As commander of the Silk Road Protection Squad dutiful and dedicated Huo An (Jackie Chan) tries to maintain peace among the ethnically diverse tribes along the most important trade route in the world at the Northwestern border of Han Dynasty China. Yet political skullduggery sees him falsely accused of smuggling and exiled with his men to Wild Geese Gate. There Huo An meets Lucius (John Cusack), commander of a rogue Roman legion attempting to help Publius (Jozef Liu Waite), child heir to the Consul, escape his power-hungry older brother Tiberius (Adrien Brody). Although wary of each other at first, Huo An and Lucius forge a firm friendship. As Tiberius approaches with an army of one-hundred thousand soldiers they join forces against seemingly insurmountable odds.
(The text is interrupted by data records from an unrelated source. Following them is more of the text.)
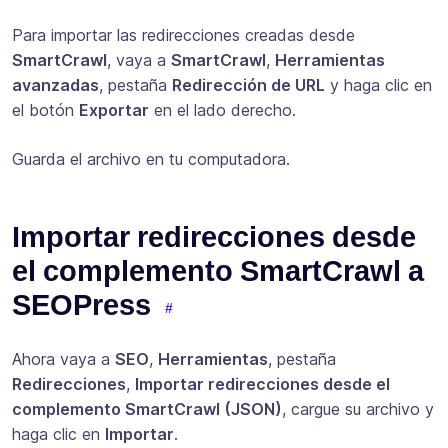
Para importar las redirecciones creadas desde
SmartCrawl
, vaya a
SmartCrawl
,
Herramientas
avanzadas
, pestaña
Redirección de URL
y haga clic en
el botón
Exportar
en el lado derecho.
Guarda el archivo en tu computadora.
Importar redirecciones desde
el complemento SmartCrawl a
SEOPress
Ahora vaya a
SEO
,
Herramientas
, pestaña
Redirecciones
,
Importar redirecciones desde el
complemento SmartCrawl (JSON)
, cargue su archivo y
haga clic en
Importar
.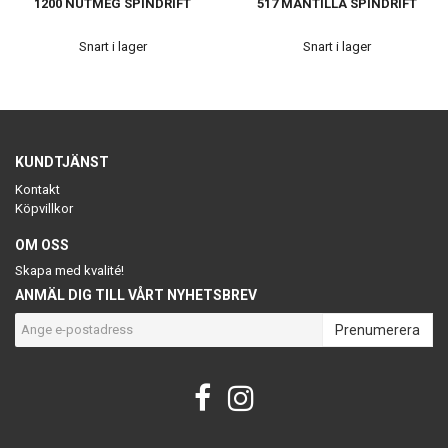
1200 NUTMEG SPINDRIFT
517 MANTILLA SPINDRIFT
Snart i lager
Snart i lager
KUNDTJÄNST
Kontakt
Köpvillkor
OM OSS
Skapa med kvalité!
ANMÄL DIG TILL VÅRT NYHETSBREV
Prenumerera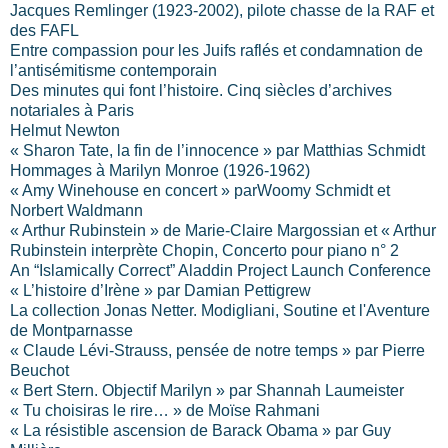
Jacques Remlinger (1923-2002), pilote chasse de la RAF et
des FAFL
Entre compassion pour les Juifs raflés et condamnation de
l’antisémitisme contemporain
Des minutes qui font l’histoire. Cinq siècles d’archives
notariales à Paris
Helmut Newton
« Sharon Tate, la fin de l’innocence » par Matthias Schmidt
Hommages à Marilyn Monroe (1926-1962)
« Amy Winehouse en concert » parWoomy Schmidt et
Norbert Waldmann
« Arthur Rubinstein » de Marie-Claire Margossian et « Arthur
Rubinstein interprète Chopin, Concerto pour piano n° 2
An “Islamically Correct” Aladdin Project Launch Conference
« L’histoire d’Irène » par Damian Pettigrew
La collection Jonas Netter. Modigliani, Soutine et l'Aventure
de Montparnasse
« Claude Lévi-Strauss, pensée de notre temps » par Pierre
Beuchot
« Bert Stern. Objectif Marilyn » par Shannah Laumeister
« Tu choisiras le rire… » de Moïse Rahmani
« La résistible ascension de Barack Obama » par Guy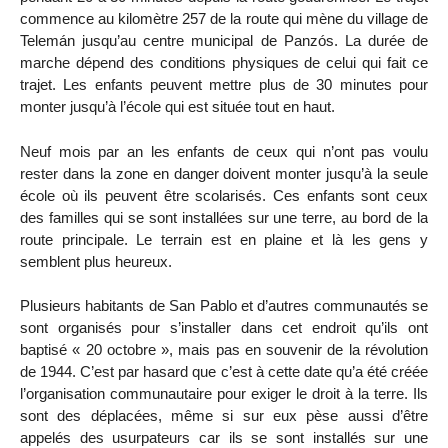
commence au kilomètre 257 de la route qui mène du village de
Telemán jusqu’au centre municipal de Panzós. La durée de
marche dépend des conditions physiques de celui qui fait ce
trajet. Les enfants peuvent mettre plus de 30 minutes pour
monter jusqu’à l’école qui est située tout en haut.
Neuf mois par an les enfants de ceux qui n’ont pas voulu
rester dans la zone en danger doivent monter jusqu’à la seule
école où ils peuvent être scolarisés. Ces enfants sont ceux
des familles qui se sont installées sur une terre, au bord de la
route principale. Le terrain est en plaine et là les gens y
semblent plus heureux.
Plusieurs habitants de San Pablo et d’autres communautés se
sont organisés pour s’installer dans cet endroit qu’ils ont
baptisé « 20 octobre », mais pas en souvenir de la révolution
de 1944. C’est par hasard que c’est à cette date qu’a été créée
l’organisation communautaire pour exiger le droit à la terre. Ils
sont des déplacées, même si sur eux pèse aussi d’être
appelés des usurpateurs car ils se sont installés sur une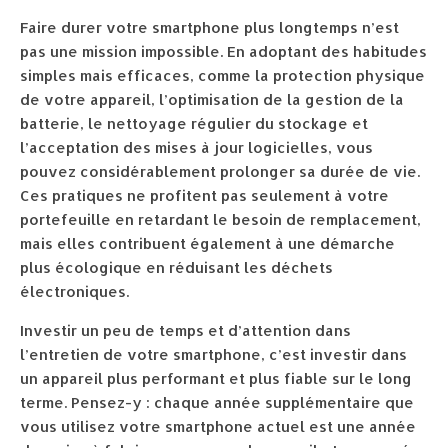
Faire durer votre smartphone plus longtemps n’est
pas une mission impossible. En adoptant des habitudes
simples mais efficaces, comme la protection physique
de votre appareil, l’optimisation de la gestion de la
batterie, le nettoyage régulier du stockage et
l’acceptation des mises à jour logicielles, vous
pouvez considérablement prolonger sa durée de vie.
Ces pratiques ne profitent pas seulement à votre
portefeuille en retardant le besoin de remplacement,
mais elles contribuent également à une démarche
plus écologique en réduisant les déchets
électroniques.
Investir un peu de temps et d’attention dans
l’entretien de votre smartphone, c’est investir dans
un appareil plus performant et plus fiable sur le long
terme. Pensez-y : chaque année supplémentaire que
vous utilisez votre smartphone actuel est une année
In Asia Dragon Blade, not to be confused with the like-named Chinese CGI animated feature, was the biggest hit of 2015 cementing Jackie Chan's status as one of world's highest-grossing film stars. The reception was more muted in English-speaking countries despite the inclusion of Oscar winner Adrien Brody and fellow Hollywood star John Cusack for added international appeal. Indeed the version released on these shores runs around half an hour shorter than the Chinese cut. Along with several curtailed subplots Step Up 3D (2010) and You're Next (2011) star Sharni Vinson is mysteriously M.I.A. from the British release. On the other hand by all accounts the absence of the original framing story with Hong Kong actors Vanness Wu and Karena Lam as present day archaeologists is no great loss.
Writer-director Daniel Lee, continuing his recent run of sprawling historical epics in the wake of White Vengeance (2011), 14 Blades (2010) and Three Kingdoms: Resurrection of the Dragon (2008), does not break any new ground here. The pageantry and wire fu action seem pretty familiar especially for seasoned fans of Chinese action cinema. Yet the core theme of upholding peace between different cultures and striving to find common ground resonates now more than ever. As the doggedly decent Huo An, Jackie Chan's appealing everyman underdog persona achieves almost mythic status in some stirring scenes. As producer and action director the veteran martial arts star showcases his skill with physicalizing ideas most notably in a sort of cultural duel where the Han Chinese and Roman soldiers show off their swordplay styles. It is a sequence that harks back to his youth in the Peking Opera. The cheesy but sincere script indulges in a lot of macho male bonding and trite philosophizing about the futility of vengeance and ephemeral nature of peace yet its heart is in the right place. Indeed unlike a great many comparable CGI heavy historical epics at least Dragon Blade has a heart. Lee's over-amped melodrama goes for poetry and emotion rather than blood and thunder.
Jackie's sprightly choreography ensures no lack of spectacle but the plot stresses mutual respect between warriors and does not try to mark one culture as superior to another. It is pure Boy's Own fluff but charming nonetheless. For long-time genre buffs there is an undeniable frisson to the presence of honest-to-god big Hollywood stars and grandiose production values (the film had one of the biggest budgets in Chinese cinema history) in a Jackie Chan film. While Adrien Brody gives it the full-tilt villainy, John Cusack is miscast but gamely enters into the spirit of the film. Plus with Chan choreographing he gets a rare chance to show off his fight skills. Yes, it is the duel we have all been waiting for: J.C vs J.C. If a handful of the largely unknown Caucasian supporting cast are a trifle hammy, several Asian stars offer sterling support. These include Korean boy band star Choi Si-Won as a duplicitous ally, Xiao Yang and Wang Tai-Li a.k.a. recording duo The Chopstick Brothers as keepers of Wild Geese Gate, Sammy Hung son of stalwart Jackie collaborator and legendary actor-director-choreographer in his own right Sammo Hung, Mika Wang as Huo An's saintly wife (her screen time trimmed in the English release) and most impressively Lin Peng as Lady Cold Moon, a ferocious tribal warrior woman who betrothes herself to our hero after, in a typical Jackie Chan comic set-piece, he accidentally removes her veil. When she disrobes Jackie does a spit-take! You would not see that happen in a Ridley Scott historical epic which is why, for all its Hollywood trappings, Dragon Blade remains an amiably eccentric Hong Kong romp at heart.
Where Daniel Lee flounders is the lack of cohesive storytelling though it is hard to tell how much of this is due to the international re-edit. Lee clearly relishes the chance to paint on a broader canvas yet employs hackneyed storytelling devices that fumble key plot points. Even so the underlining themes and emotions hit home in some affecting scenes notably Huo An's climactic encounter with Lucius. Boasting a remarkable body-count and willingness to kill off sympathetic characters, including one shock death you would never expect to see in a Jackie Chan film, Dragon Blade revels in bloody tragedy in a manner unseen since the heyday of Shaw Brothers director Chang Cheh.